日本人の英語下手の原因は発音教育の軽視にある。日本の発音教育改革に挑むイフ学語学院の「中野メソッド」

まず、このなかで気になったのが、「国際会議では発音が上手い奴がスターになれる。発音が上手いだけで華になれる」という発言だ。いくつかの国際学会などにも参加したことがあるが、アメリカ人などはよく「プレゼンがうまいだけで、中身がない」と酷評されるし、発音さえ良ければスターになれるのであれば、ネイティブスピーカー誰でもOKということになってしまう。

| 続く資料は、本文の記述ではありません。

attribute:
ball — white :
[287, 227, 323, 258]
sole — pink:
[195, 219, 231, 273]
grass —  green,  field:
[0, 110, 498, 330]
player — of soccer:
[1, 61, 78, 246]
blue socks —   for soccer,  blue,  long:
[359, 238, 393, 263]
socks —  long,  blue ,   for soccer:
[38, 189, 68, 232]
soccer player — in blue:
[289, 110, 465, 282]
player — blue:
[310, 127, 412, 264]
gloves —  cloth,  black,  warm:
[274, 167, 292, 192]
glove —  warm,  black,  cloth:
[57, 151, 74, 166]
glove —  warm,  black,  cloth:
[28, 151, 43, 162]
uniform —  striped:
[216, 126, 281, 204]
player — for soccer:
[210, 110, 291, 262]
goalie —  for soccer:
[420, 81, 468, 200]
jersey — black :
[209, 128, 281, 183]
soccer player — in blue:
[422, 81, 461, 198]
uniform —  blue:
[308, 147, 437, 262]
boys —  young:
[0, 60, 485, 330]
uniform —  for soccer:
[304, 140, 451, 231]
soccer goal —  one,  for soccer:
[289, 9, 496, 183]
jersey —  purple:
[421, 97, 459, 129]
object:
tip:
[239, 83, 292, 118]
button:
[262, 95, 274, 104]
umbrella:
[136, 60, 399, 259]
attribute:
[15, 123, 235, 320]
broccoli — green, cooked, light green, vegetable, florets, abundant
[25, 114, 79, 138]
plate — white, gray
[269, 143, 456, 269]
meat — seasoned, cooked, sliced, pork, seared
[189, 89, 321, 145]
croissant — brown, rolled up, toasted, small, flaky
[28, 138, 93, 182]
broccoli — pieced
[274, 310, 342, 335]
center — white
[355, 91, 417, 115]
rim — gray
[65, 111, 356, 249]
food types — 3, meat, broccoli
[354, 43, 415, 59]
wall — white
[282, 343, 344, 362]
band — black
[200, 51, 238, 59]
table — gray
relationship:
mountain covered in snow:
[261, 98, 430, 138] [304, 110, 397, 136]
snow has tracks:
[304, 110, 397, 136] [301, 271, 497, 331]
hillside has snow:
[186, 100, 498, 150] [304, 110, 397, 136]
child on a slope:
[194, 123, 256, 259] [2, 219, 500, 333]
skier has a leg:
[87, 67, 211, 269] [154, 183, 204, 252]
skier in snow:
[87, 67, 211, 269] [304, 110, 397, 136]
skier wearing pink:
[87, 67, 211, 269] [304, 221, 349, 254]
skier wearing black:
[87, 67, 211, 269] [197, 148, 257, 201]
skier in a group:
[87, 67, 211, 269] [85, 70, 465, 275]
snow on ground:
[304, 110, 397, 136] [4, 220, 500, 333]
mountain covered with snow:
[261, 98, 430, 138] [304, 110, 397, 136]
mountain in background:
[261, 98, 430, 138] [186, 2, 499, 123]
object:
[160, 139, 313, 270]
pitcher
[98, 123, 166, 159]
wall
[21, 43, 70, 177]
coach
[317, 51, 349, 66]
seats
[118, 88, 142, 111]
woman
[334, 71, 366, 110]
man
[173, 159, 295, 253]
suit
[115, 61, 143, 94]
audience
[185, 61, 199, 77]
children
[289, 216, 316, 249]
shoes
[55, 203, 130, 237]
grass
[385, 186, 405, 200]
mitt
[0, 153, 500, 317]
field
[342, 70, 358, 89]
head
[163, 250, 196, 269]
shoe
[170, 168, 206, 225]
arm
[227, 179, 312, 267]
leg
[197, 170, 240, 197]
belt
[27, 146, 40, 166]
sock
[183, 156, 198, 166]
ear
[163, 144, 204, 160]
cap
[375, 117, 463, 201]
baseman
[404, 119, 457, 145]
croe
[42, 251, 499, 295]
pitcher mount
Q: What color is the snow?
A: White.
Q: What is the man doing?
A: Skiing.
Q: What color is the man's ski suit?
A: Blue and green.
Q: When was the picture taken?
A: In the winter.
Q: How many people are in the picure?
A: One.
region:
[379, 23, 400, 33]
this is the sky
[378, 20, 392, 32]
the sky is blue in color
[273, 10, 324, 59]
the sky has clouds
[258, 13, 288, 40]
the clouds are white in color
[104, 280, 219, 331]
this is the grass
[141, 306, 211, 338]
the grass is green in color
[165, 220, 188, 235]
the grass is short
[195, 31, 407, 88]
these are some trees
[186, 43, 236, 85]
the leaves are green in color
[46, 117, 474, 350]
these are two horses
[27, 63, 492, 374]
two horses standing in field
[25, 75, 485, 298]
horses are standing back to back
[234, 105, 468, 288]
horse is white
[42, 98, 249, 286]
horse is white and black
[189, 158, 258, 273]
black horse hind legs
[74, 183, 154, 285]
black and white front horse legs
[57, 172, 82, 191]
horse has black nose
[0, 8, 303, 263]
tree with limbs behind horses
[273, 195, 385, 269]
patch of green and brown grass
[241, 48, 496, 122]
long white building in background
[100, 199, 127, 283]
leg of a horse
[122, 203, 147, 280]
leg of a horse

(AKBのほうがまだスターになれる難易度がはるかに高い)

日本にいる外国人を二種類に分けて考えてみる。

1. 日本語の発音がすごく上手いけど、話がつまらない外国人。

2. 日本語の発音は下手だけど、話していて楽しい外国人。

圧倒的に後者のほうが好感が持てる。ようは「コンテンツ勝負」であって、そとみはそれほど問題にされない。特に国際社会では英語は話せて当たり前なので、発音が上手かろうがたいしたプラスにならない。それよりは人にないものを持っている人たちが生き残っていく。(世界的指揮者である小澤征爾氏は自他共に「英語の発音が苦手」と認めているが、それが彼の名声を傷つけることは一切ない。それを上回る圧倒的なコンテンツを持っているからだ)

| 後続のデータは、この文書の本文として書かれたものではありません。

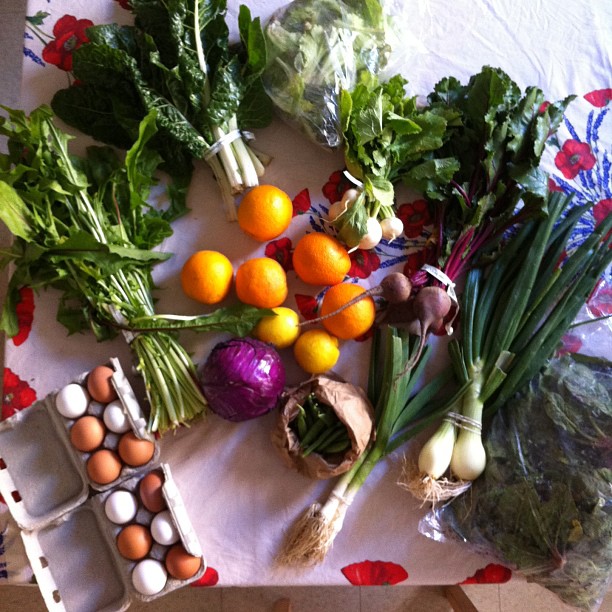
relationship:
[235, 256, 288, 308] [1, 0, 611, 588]
fruit on table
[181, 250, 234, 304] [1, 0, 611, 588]
fruit on table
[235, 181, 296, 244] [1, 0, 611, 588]
orange on table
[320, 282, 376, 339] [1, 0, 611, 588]
fruit on table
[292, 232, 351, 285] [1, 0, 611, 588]
fruit on table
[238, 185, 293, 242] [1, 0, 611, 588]
fruit on table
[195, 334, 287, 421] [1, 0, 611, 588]
onion on table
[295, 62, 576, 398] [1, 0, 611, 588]
beets on table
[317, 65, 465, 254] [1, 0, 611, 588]
cabbage on table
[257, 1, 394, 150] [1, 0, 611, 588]
vegetable on table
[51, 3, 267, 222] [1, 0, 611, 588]
vegetable on table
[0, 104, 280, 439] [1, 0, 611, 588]
leafy vegetable on table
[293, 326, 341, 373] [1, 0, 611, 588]
fruit on table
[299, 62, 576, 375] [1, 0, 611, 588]
beets on table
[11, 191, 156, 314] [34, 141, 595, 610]
vegetable on table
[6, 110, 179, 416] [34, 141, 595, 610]
leafy vegetable on table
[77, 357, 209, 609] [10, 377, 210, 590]
eggs in carton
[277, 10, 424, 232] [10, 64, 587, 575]
cabbage sitting on table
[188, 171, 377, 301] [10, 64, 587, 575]
oranges on table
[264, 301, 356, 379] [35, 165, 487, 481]
lemons on table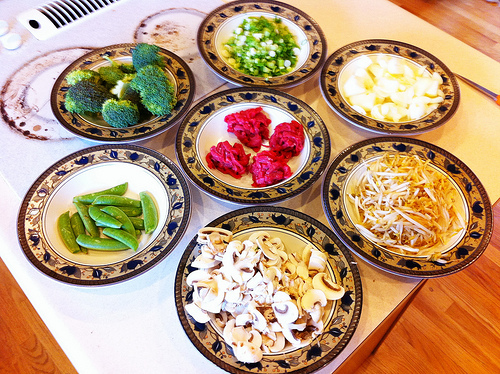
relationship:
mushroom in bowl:
[181, 237, 333, 349] [172, 201, 392, 366]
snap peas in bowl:
[54, 182, 161, 254] [9, 138, 196, 288]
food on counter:
[146, 85, 416, 259] [2, 8, 482, 357]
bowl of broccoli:
[15, 140, 196, 288] [66, 41, 176, 126]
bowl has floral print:
[9, 126, 213, 303] [11, 144, 198, 287]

日本人が英語を苦手とされるのは、発音以前の基本的なインプット(特に語彙力、文法)が圧倒的に不足しているからだ。

発音はいいに越したことはないが、しかしそれ以前にクリアすべき問題が多々ある。ある程度英語が話せるようになってから発音練習を始めても遅くはない。(あまり早く始めると、発音を気にするあまり、英語が話せなくなる弊害が大きい)

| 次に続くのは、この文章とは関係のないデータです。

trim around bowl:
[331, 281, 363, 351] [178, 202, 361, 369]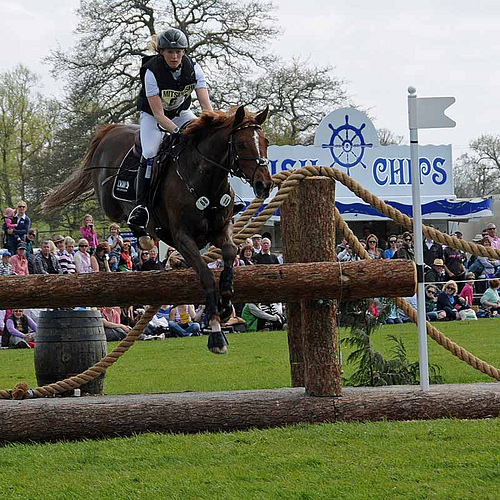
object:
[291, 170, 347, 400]
pole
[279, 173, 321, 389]
pole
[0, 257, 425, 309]
pole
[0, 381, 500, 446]
pole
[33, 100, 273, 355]
horse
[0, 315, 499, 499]
grass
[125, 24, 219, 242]
rider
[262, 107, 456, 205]
sign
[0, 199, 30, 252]
person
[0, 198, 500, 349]
crowd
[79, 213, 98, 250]
person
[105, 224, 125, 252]
person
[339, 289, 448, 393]
bush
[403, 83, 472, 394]
pole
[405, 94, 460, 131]
flag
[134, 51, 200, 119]
vest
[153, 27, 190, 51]
helmet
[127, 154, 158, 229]
boots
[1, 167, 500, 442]
fence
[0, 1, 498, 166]
clouds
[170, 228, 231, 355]
leg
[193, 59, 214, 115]
arm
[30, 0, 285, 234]
tree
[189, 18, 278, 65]
branch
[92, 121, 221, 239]
body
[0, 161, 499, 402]
rope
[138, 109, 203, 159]
pants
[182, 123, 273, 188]
bridle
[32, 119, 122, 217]
tail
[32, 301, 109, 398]
barrel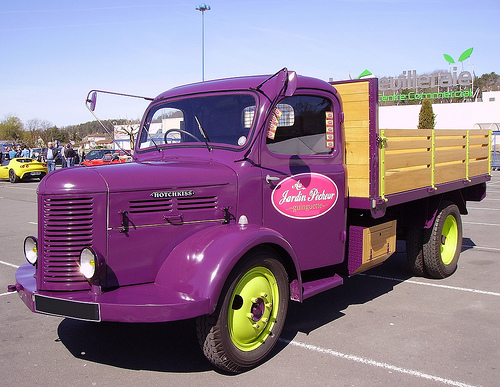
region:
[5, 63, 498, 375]
A PURPLE TRUCK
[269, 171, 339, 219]
A PINK AND WHITE LOGO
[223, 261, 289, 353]
YELLOW GREEN HUB CAP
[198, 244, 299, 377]
A BLACK TIRE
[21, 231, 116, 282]
TWO HEADLIGHTS ON A TRUCK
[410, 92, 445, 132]
A TREE IN THE DISTANCE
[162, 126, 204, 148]
A STEERING WHEEL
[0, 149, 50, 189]
A YELLOW SPORTS CAR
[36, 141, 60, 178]
A MAN STANDING NEAR A CAR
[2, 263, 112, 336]
A TRUCK FENDER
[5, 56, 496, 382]
The trunk has a purple coat of body paint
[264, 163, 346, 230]
Trunks logo on the door is pink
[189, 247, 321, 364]
Trunks wheel is lime yellow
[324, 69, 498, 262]
Trunks bed is light brown in color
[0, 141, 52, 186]
Car in background is yellow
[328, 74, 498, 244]
Trunks bed has a wooden texture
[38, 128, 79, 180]
People in the left of the background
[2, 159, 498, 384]
Trunk is in a parking lot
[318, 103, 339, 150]
Stickers on trunks side window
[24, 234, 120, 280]
Trunks headlight blubs are yellow in colored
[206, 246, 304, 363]
A tire with lemon green reams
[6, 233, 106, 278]
Two front lights with dark brims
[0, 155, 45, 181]
A yellow sports car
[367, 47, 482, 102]
A commercial sign with green highlights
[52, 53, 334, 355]
The front view of a purple truck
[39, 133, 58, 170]
A man staring at the truck from the distance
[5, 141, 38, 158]
A group of men gathering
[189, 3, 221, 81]
A tall street light with four lamps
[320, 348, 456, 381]
A white line of a parking space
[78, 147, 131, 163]
A red car with some decors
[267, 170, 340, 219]
Pink sign on truck.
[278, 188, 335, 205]
White letters on sign.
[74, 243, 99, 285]
Headlight on a truck.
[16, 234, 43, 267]
Headlight on a truck.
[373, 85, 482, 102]
Green letters on sign.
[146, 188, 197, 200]
Grey letters on truck.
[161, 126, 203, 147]
Steering wheel in truck.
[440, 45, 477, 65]
Green leaves on sign.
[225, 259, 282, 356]
Hub cap on truck.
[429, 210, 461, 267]
Hub cap on truck.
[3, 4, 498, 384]
A purple Hotchkiss truck.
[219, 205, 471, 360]
The truck has yellow hubcaps.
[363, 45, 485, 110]
Commercial advertising sign in the background.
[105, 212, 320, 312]
Truck has purple rounded fenders.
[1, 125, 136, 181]
People looking at cars in the background.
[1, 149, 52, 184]
A yellow car in the background.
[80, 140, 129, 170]
A red car in the background.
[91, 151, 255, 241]
The engine door of the truck.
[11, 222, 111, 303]
The truck has two headlights.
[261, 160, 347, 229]
A pink business sign on the door of the truck.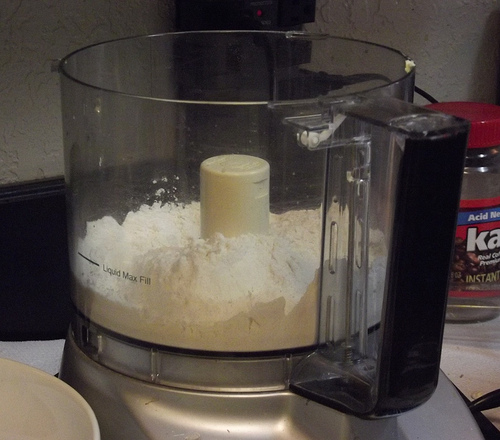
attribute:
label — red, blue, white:
[447, 118, 499, 329]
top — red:
[417, 100, 497, 152]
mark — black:
[77, 252, 99, 268]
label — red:
[449, 195, 499, 297]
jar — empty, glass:
[419, 94, 499, 320]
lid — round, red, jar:
[418, 94, 498, 164]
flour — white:
[55, 162, 390, 354]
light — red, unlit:
[254, 5, 264, 17]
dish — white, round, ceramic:
[3, 354, 104, 438]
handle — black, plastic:
[363, 103, 451, 433]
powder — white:
[58, 157, 395, 352]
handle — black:
[287, 95, 465, 419]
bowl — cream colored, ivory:
[0, 352, 102, 437]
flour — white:
[72, 174, 389, 353]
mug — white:
[8, 363, 118, 438]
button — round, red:
[255, 9, 262, 17]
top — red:
[428, 100, 484, 143]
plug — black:
[274, 62, 344, 102]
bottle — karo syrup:
[426, 98, 484, 321]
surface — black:
[191, 2, 307, 36]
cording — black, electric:
[477, 390, 484, 408]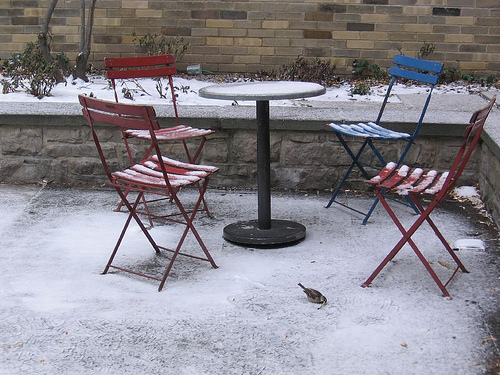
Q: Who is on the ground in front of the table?
A: Bird.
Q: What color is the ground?
A: White.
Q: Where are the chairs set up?
A: Around the table.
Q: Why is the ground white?
A: Snow.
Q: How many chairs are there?
A: Four.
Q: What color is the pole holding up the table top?
A: Black.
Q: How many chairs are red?
A: Three.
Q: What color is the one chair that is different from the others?
A: Blue.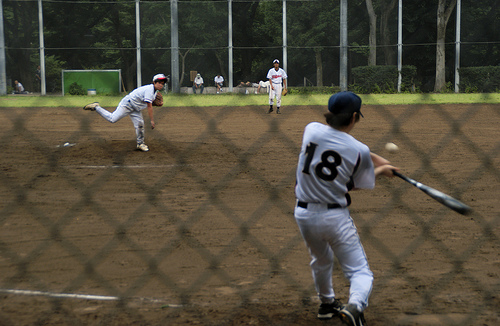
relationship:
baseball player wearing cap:
[83, 73, 168, 152] [147, 71, 171, 90]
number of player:
[300, 137, 351, 194] [256, 73, 395, 262]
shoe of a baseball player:
[333, 294, 378, 324] [293, 90, 399, 326]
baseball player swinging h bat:
[293, 90, 399, 326] [391, 153, 480, 223]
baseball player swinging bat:
[293, 90, 399, 326] [389, 170, 473, 216]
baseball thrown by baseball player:
[385, 140, 401, 152] [83, 73, 168, 152]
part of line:
[82, 293, 101, 297] [3, 288, 194, 309]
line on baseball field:
[3, 288, 194, 309] [2, 90, 496, 321]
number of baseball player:
[300, 140, 340, 183] [293, 90, 400, 322]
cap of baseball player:
[323, 90, 364, 117] [293, 90, 399, 326]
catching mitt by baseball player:
[152, 94, 162, 104] [83, 73, 168, 152]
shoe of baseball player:
[341, 300, 369, 323] [293, 90, 399, 326]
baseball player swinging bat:
[293, 90, 400, 322] [393, 166, 472, 216]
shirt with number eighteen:
[296, 120, 375, 200] [300, 140, 341, 181]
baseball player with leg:
[83, 73, 168, 152] [80, 100, 125, 119]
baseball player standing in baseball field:
[268, 61, 288, 110] [0, 90, 500, 321]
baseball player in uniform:
[293, 90, 400, 322] [292, 122, 376, 307]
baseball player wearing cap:
[293, 90, 400, 322] [327, 90, 364, 118]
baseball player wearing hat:
[83, 71, 170, 149] [153, 73, 167, 83]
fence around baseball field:
[1, 40, 496, 91] [0, 90, 500, 321]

またコミュニケーションは常に双方向であって、絶対的なものではない。相手や場所、それにこちらのコンテンツに大きく左右される。(会議、レストラン、騒音溢れるのバーで話すときでは、それぞれ要求されるスキルが違ってくる)

英語ありきではなく、自分自身の中身がまず問題であり、それを外国人に適切に伝える手段として英語が存在する。こちらのコンテンツが魅力的であれば、相手はこちらのひどい英語でも付き合ってくれるし、逆にそれほどコンテンツに魅力がなければきちんと継続的に英語を勉強して、最低限のコミュニケーションを成立出来るようにするべきだ。

いずれにせよ絶対に通用する英語なんて、世の中には存在しないし、絶対的に正しい英語の発音なんてものも存在しない。いつまでもそんなことを議論していないで、とっとと世界に飛び出して世界を経験したほうが身のためだ。